Caught Between a Name Change and a Hard Place

I didn’t want my birth last name, but what comes with this new one?


I no longer share a last name with my father. I carry another man’s name, and it still tastes strange in my mouth. On legal documents, I check the married box, and I had to change all my emergency contact information. No one prepares you for the paper trail that comes with marriage. No one says, “Congratulations on your engagement! Have you thought about writing your wills?” At least, no one did for me. No one told me that I’d have to pay extra attention when signing my name. No one told me I would look at my driver’s license, my passport, my social security card, and see a different person. No one told me I’d have a mini identity crisis and forget who I am because so many parts of me are changing. No one told me I’d have to work so hard to remember where I came from.

At the time I was angry; I didn’t want my birth last name or anything that came with it, so I was eager for a new one. I didn’t want to inherit the Fryar family propensity towards anger, drama, and judgment. It even sounds dumb—who wants to have the same name as a kitchen appliance? But now, I feel sometimes like I’ve lost a connection with my Grandmother and my Poppy. I’ve somehow disconnected myself from all that they were and stood for.

My family once lived together in a place some jokingly called the Fryar Commune because my father’s three siblings and mother lived on the same hill, property surrounded by a goat fence to keep the dogs in. Now, the family has splintered. They all still live on that same hill, but they don’t speak. My grandmother, she used to sit at the head of the table at our big family dinners, but now her seat is empty. Nobody knew she was what kept us all together. She tried to make sure we’d all stay the same after she was gone, but greed got in the way and the siblings fought over what was left of her. Sometimes I wish something more solid than blood and property lines tied me to my grandmother, and sometimes I’m glad I can distance myself from the mess those people have created.

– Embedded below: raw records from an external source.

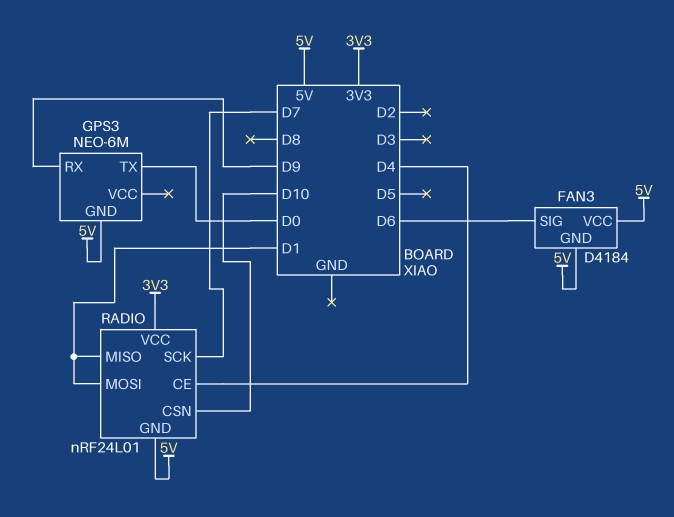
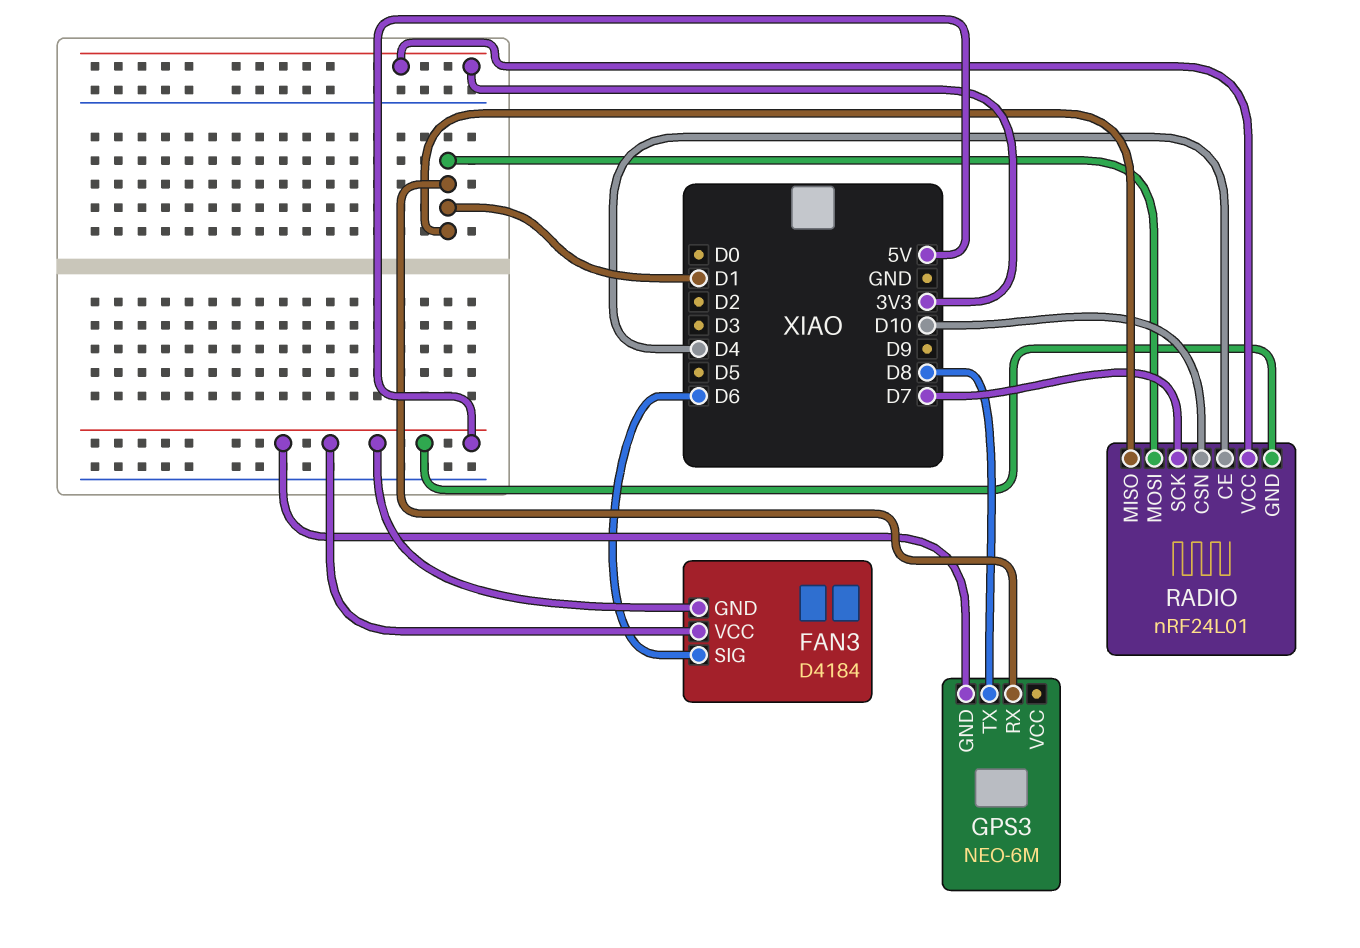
GPS3 pin RX: D9 -> D1
GPS3 pin TX: D0 -> D8

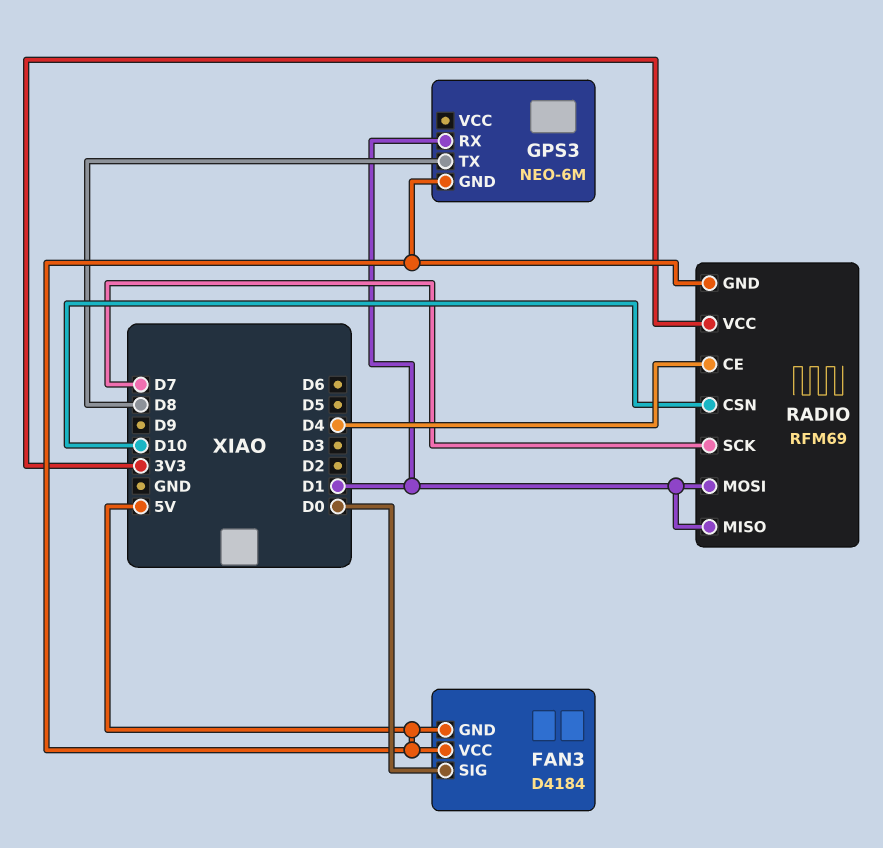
FAN3 pin SIG: D6 -> D0
RADIO: nRF24L01 -> RFM69

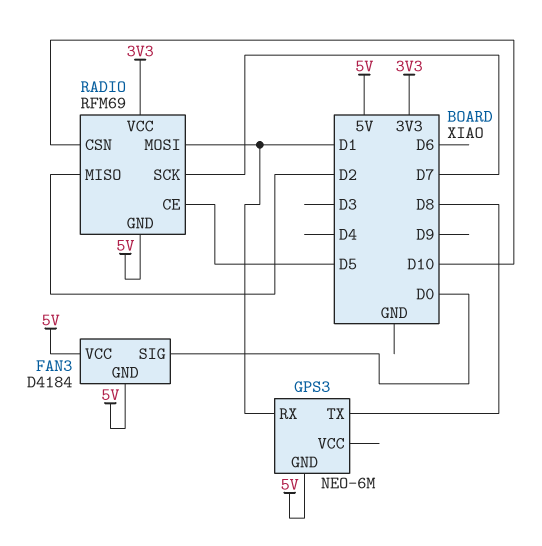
RADIO pin CE: D4 -> D5
RADIO pin MISO: D1 -> D2

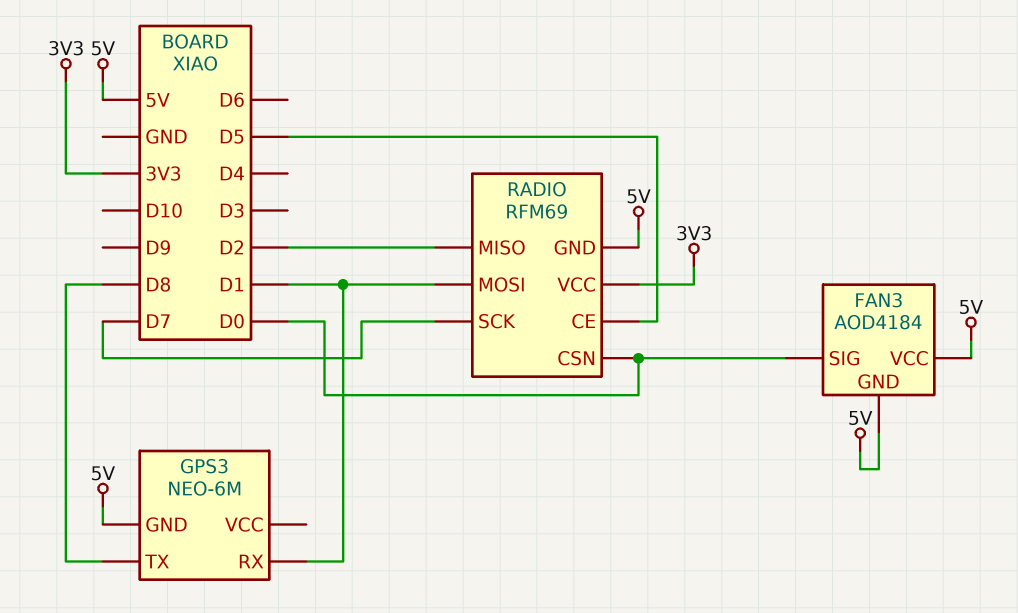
FAN3: D4184 -> AOD4184
RADIO pin CSN: D10 -> D0

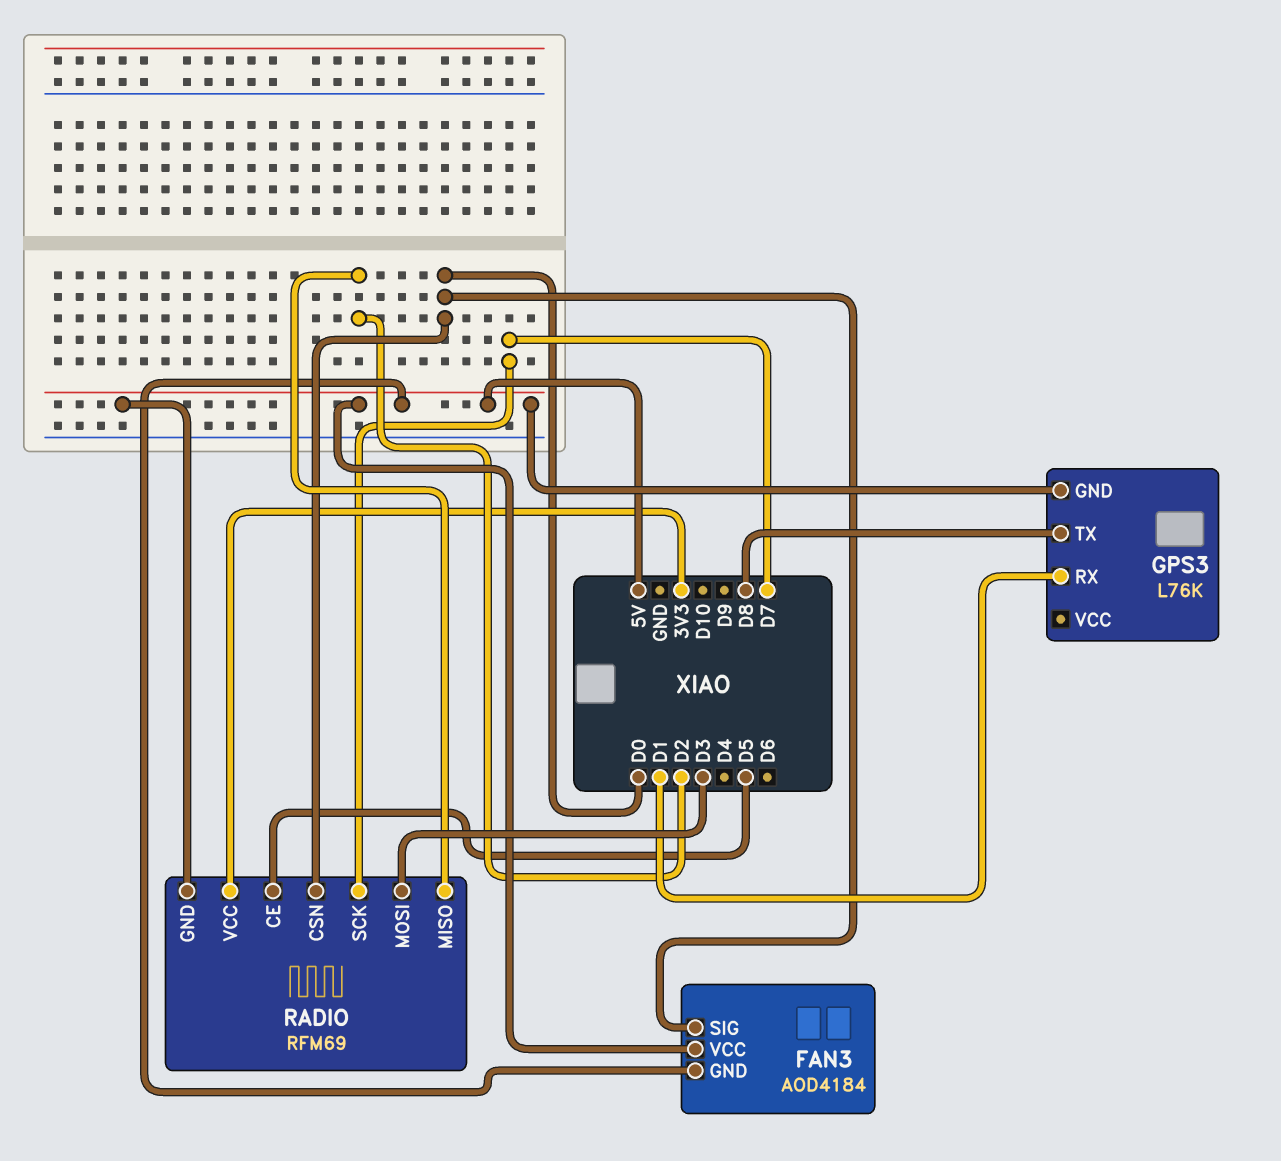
GPS3: NEO-6M -> L76K
RADIO pin MOSI: D1 -> D3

I wonder about what comes with my new name. What messes have I unknowingly stepped into? My in-laws have a huge family of thirteen children, five biological and eight adopted, and two grandparents in the downstairs apartment. Their house is full of noise and motion and naked children. There are wounds in my heart from realizing that families aren’t always what they’re supposed to be, but I’ve felt them heal as I sat around the dinner table with my new family, squished between two tiny bodies, holding hands and praying together; as I sat on a porch swing watching the moon lazily float up over the mountain’s edge, speaking in raw honesty with my husband’s parents; as I baked brownies with the little sister I never knew I wanted; as I fell in love with people who are everything I hoped family could be. I’ve also felt new fissures form as I begin to see that this family isn’t perfect either.

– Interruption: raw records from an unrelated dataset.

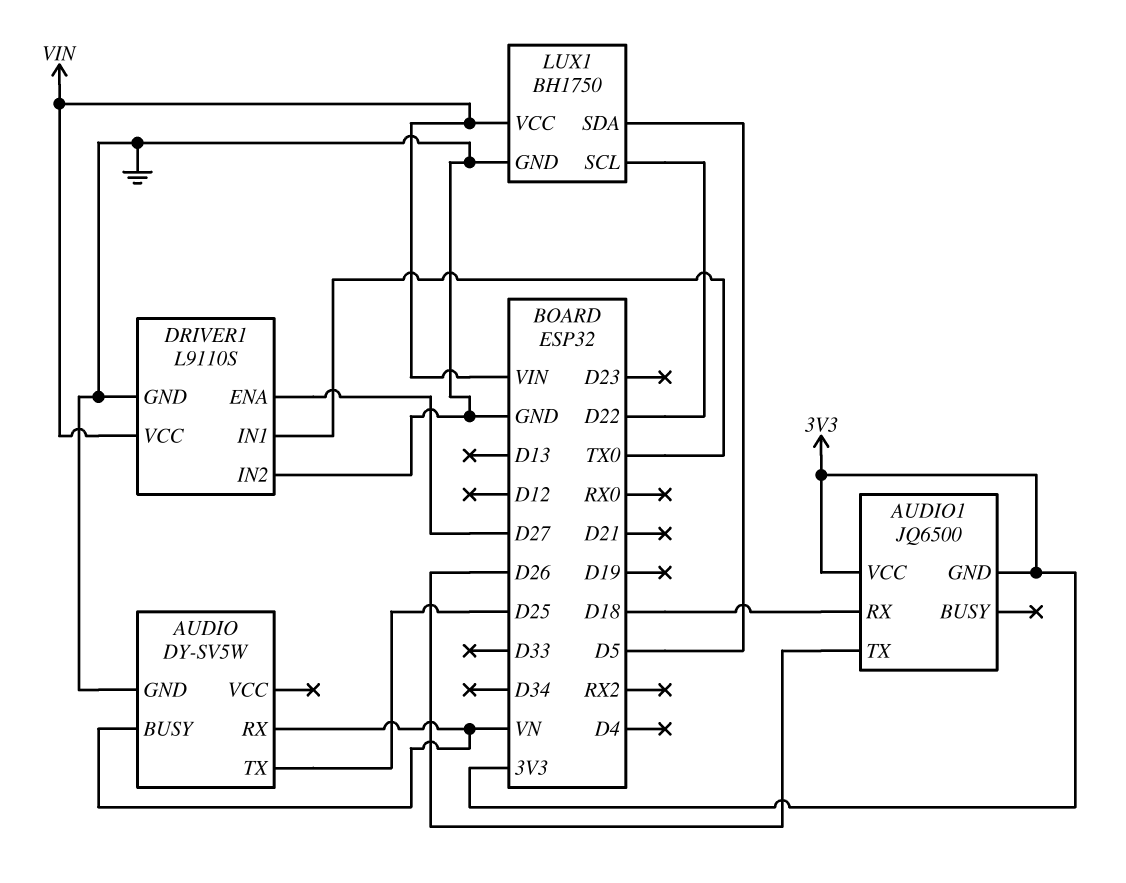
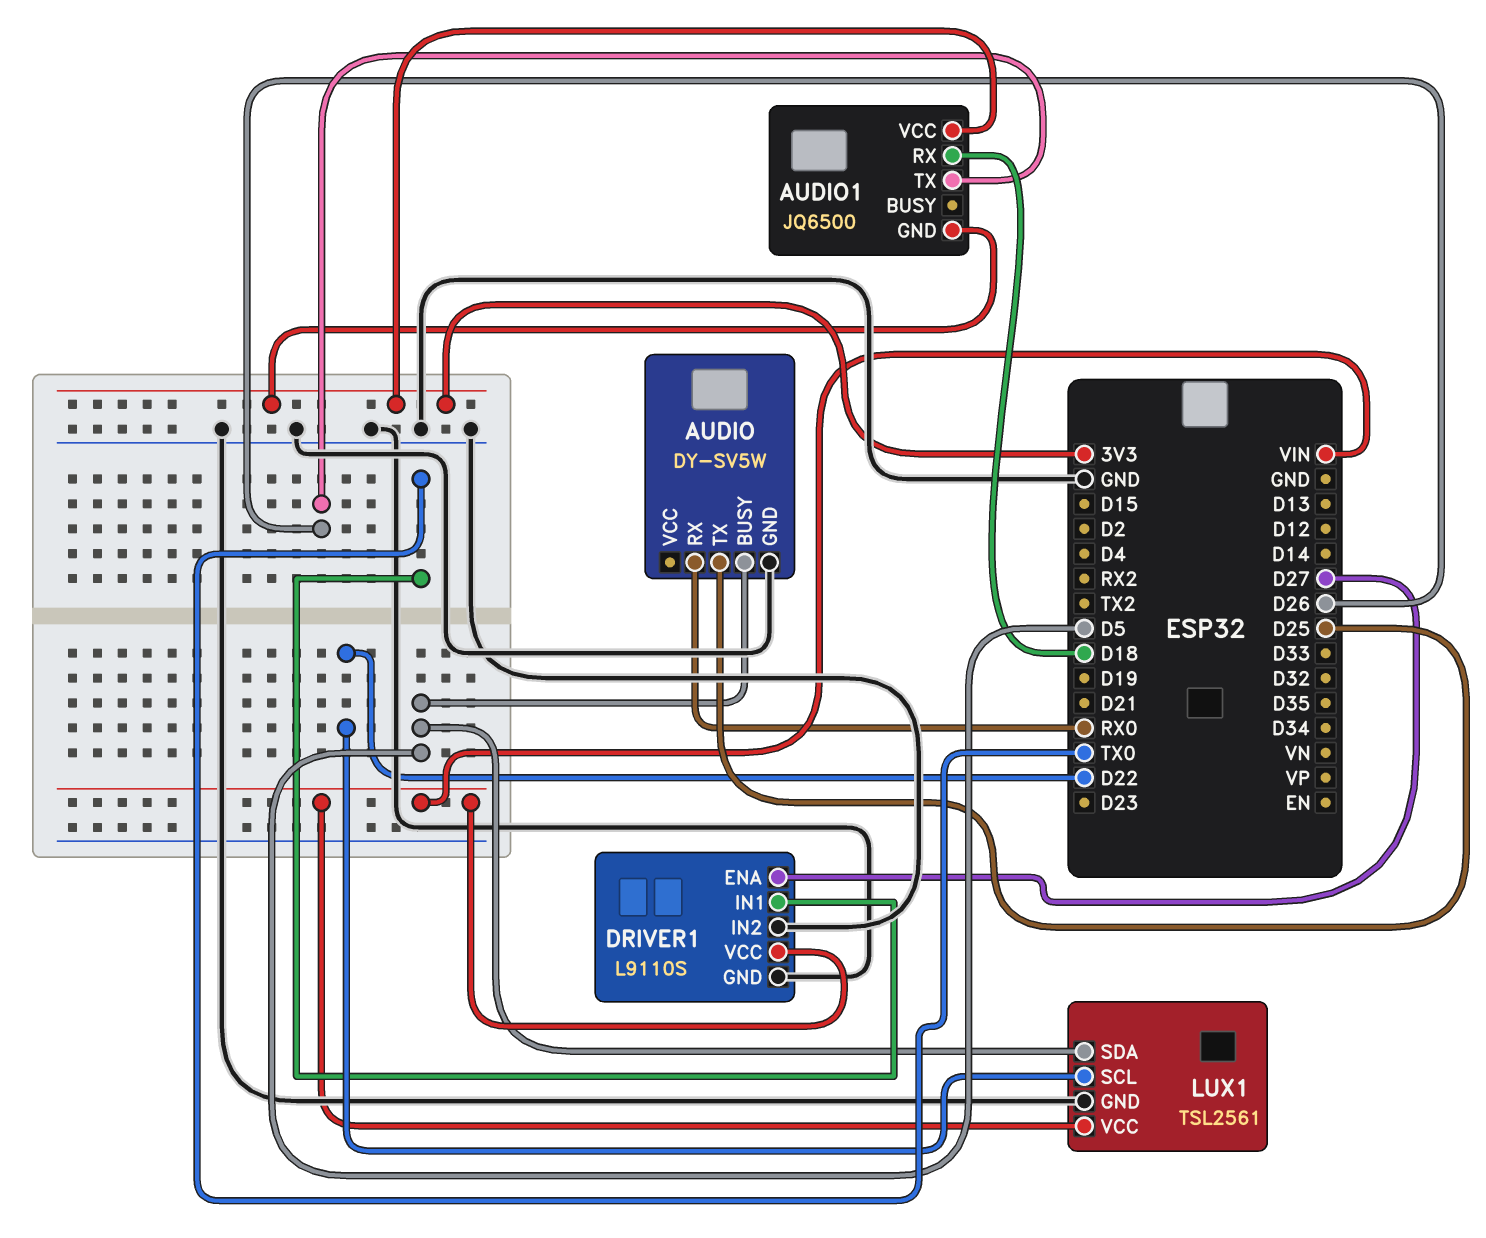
AUDIO pin BUSY: VN -> D5
AUDIO pin RX: VN -> RX0
LUX1: BH1750 -> TSL2561

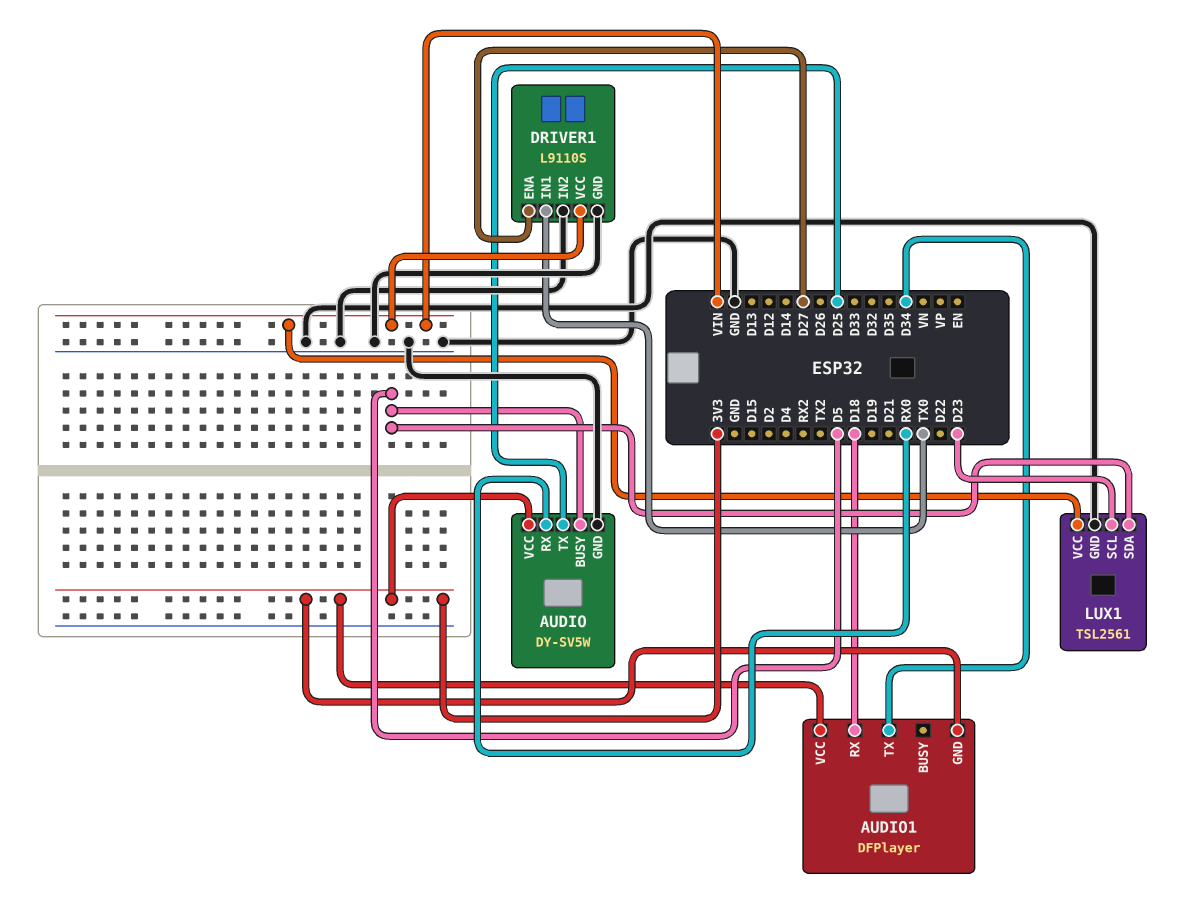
AUDIO pin VCC: none -> 3V3
AUDIO1: JQ6500 -> DFPlayer
AUDIO1 pin TX: D26 -> D34
LUX1 pin SCL: D22 -> D23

I remember moments from my wedding: not bringing enough tablecloths for the reception, my bridesmaids complaining about being barefoot, friends praying over me before the ceremony, my mother staying up all night worrying, putting my husband’s ring on too soon—and I remember the sun coming out from behind the clouds in a very cinematic kind of way to shine on us just as we said our vows. The preacher spoke to me at my wedding. He said that marriage was true freedom—a freedom that comes from being fully known, and being loved in spite of all that is known.

No one told me that marriage would cause such upheaval in my heart. Or maybe they did, and I didn’t believe them. So, here I am with one old name, one new name, and two families, each wrapped in their own darknesses. Here I am, chasing freedom, desperately trying to fully know and fully love.